家族信託と成年後見制度の違い

成年後見制度とその限界

成年後見制度の目的は、正常な判断能力を失った被後見人の代わりに、後見人が、被後見人の財産を守る(減らさない)よう、強い権限で管理することです。従って、本人や周囲の希望とは関係なく、「本人にとって最低限必要な支出」しか認められなくなります。

一方で、被後見人の身上監護(介護や医療に関わる施設入所など)については成年後見制度を利用するしか方法はありません。

つまり、本人にとって本当に意味のある、合理的な理由のある支出しか認められず、推定相続人や、家族にメリットのあるような行為、例えば、将来の相続を見越して生前贈与や財産を整理・処分することは、基本的に認められません。

成年後見制度を利用している限りにおいては、柔軟な財産の管理は難しく、家族のための支出や、将来の相続対策を考えたくてもほぼ何も出来ません。また、たとえ本人のためであったとしても、積極的な投資や運用なども実行できません。
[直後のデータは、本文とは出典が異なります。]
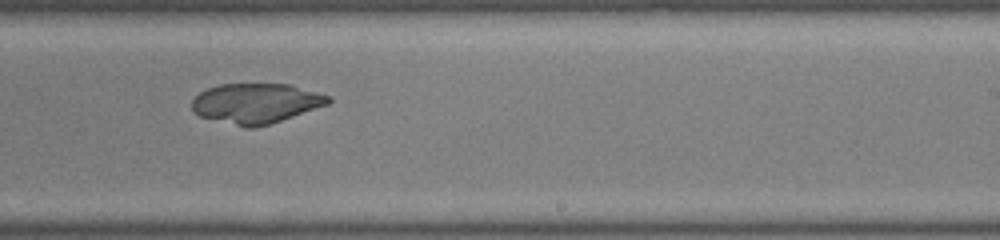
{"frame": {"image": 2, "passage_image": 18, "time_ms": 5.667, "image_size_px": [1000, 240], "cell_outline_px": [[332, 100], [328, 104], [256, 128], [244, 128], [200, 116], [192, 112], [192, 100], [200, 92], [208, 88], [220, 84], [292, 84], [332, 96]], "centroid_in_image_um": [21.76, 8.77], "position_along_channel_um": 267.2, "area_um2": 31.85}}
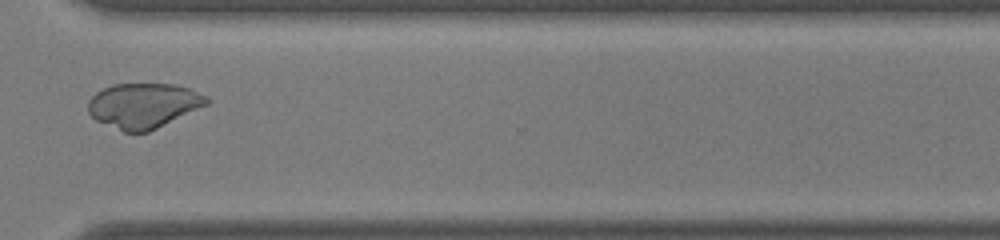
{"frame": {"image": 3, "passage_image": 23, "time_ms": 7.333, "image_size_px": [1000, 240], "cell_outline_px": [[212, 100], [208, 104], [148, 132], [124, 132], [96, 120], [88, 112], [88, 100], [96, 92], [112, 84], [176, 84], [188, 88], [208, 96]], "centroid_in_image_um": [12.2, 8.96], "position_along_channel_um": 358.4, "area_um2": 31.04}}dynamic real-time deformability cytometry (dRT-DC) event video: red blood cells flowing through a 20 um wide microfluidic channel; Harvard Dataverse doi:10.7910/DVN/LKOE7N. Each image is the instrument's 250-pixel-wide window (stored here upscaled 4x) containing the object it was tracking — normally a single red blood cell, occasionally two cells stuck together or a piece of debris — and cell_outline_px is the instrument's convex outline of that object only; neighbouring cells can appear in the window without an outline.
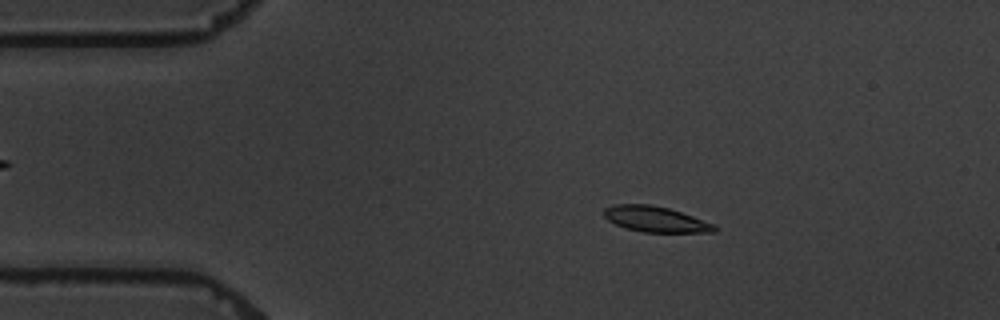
{"species": "common noctule bat (a hibernating species)", "species_latin": "Nyctalus noctula", "temperature_condition": "warm", "stored_images_in_passage": 5, "camera_frame_rate_fps": 3000, "um_per_image_px": 0.085, "animal": {"sex": "male", "body_mass_g": 19.5, "forearm_length_mm": 54.6}, "frame": {"image": 1, "passage_image": 2, "time_ms": 1.333, "image_size_px": [1000, 320], "cell_outline_px": [[716, 232], [644, 232], [628, 228], [616, 224], [608, 220], [604, 216], [604, 208], [612, 204], [648, 204], [668, 208], [716, 224]], "centroid_in_image_um": [55.72, 18.62], "position_along_channel_um": 29.3, "area_um2": 16.36}}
以上のことから、家族信託と成年後見制度とをうまく組み合わせて、双方の利点を活かす設計が必要となります。

成年後見制度の利点と課題

利点

成年後見関係の申立ての動機は、1位が預貯金の管理・解約となっています(裁判所「成年後見関係事件の概況ー平成26年1月~12月)。本人確認が必要な預貯金口座からのお金の引き出しには、成年後見制度を使わざるを得ません。同様に、不動産の処分等の手続きをするという申立ての動機もあります。最近では、相続手続き上、例えば父親が亡くなり、相続人である母親が認知症というケースにおいて、遺産分割や放棄などの法的なことが一切できなくなることから、成年後見制度を使うこともあります。
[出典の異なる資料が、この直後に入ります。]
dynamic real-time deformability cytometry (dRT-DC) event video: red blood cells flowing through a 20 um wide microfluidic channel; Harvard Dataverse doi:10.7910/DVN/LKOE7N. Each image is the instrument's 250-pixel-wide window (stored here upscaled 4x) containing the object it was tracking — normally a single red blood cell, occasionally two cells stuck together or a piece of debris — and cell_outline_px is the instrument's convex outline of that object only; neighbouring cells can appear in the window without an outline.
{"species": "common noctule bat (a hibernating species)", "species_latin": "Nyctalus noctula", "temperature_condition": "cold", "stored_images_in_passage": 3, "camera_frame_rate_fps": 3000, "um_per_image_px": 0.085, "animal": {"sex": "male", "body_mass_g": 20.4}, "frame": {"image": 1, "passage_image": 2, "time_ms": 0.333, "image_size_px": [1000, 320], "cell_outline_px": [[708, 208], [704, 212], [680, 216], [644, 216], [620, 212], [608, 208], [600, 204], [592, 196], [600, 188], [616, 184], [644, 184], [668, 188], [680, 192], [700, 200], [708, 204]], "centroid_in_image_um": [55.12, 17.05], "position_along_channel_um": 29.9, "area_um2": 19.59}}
※最高裁判所HP司法統計資料(全家庭裁判所)を基に作成

課題

 成年後見制度を利用する人の人数は、平成26年12月現在、18万5,000人前後といわれています(上記裁判所資料)。認知症及びその予備軍は全国で860万人以上とされている実態から比べれば、この数字は少ないといえます。

利用する人が少ない理由として、後述の手続きや管理の問題と合わせ、そもそも成年後見制度を使う必要がないということが挙げられます。

支えるべき家族が近くにいれば、預貯金等の財産管理や不動産、賃貸物件の管理、さらには入院入所手続きなども含めて、家族としてある程度現実的な対応は可能ですので、必ずしも成年後見制度の利用が必要とはいえません。

 

そしてもう1つは、成年後見制度を利用する際の負担が大きくて、できれば使いたくないという人が多いことが挙げられます。成年後見制度を使うと、後見人は年1回、裁判所への財産の状況や1年間の収支、財産目録等を作成し報告する義務があります。

また、成年後見制度を使ってしまうと、できることが限られてしまいます。例えば、親元に年に一度家族が集まるような場面で、例年どおり親が全員の食事代を払っていたものが、成年後見制度を利用すると会食代は割り勘で参加者の個人負担となります。

成年後見制度は、「対象者の財産を減損させない」ことが目的ですので、「家族や本人の想い、希望」に必ずしも応えられる制度ではないことが、制度利用を躊躇させる理由といえます。

法定後見制度と任意後見制度、そして家族信託

 

法定後見制度は、後見を受ける人が認知症など「判断能力を失った状態」となった段階で、通常、家族が裁判所に申請することで審判を経て開始されます。この際の後見人は裁判所が適切と判断した者が指名を受け就任することになります。家族が候補者となることも可能ですが、最終的な判断は裁判所に委ねられます。

これに対し、「任意後見制度」という制度があります。この制度は、本人が元気なうちに後見開始時(判断能力を喪失した段階)に、誰を後見人にするかをあらかじめ決めておく制度です。ここでは後見人に家族を指名するなど自由度がある一方で、後見人が正しく後見できているかどうかを監視する「監督人」を置くことが義務付けられています。

もし、任意後見によって指名された後見人が、適切な後見活動ができないと裁判所が判断した場合は、後見人は解任され、裁判所が指名する後見人に交代することになります。

法定後見も任意後見も、実際の財産の管理を行うのは、「後見開始」が審判された後からとなりますので、後見開始前における契約行為を後見人が行うことはできません。

さらに任意後見制度の活用であっても法定後見制度と同様、あくまでも後見を受ける側にとってのメリットになるか否かが、後見行為の最大の基準となります。

これに対し、家族信託には成年後見制度のような制約が一切ないため、本人が元気なうちに財産管理について希望をしっかりと託しておくことで、受託者がその希望に沿った柔軟な財産管理を実行することができるという点で、大きく異なります。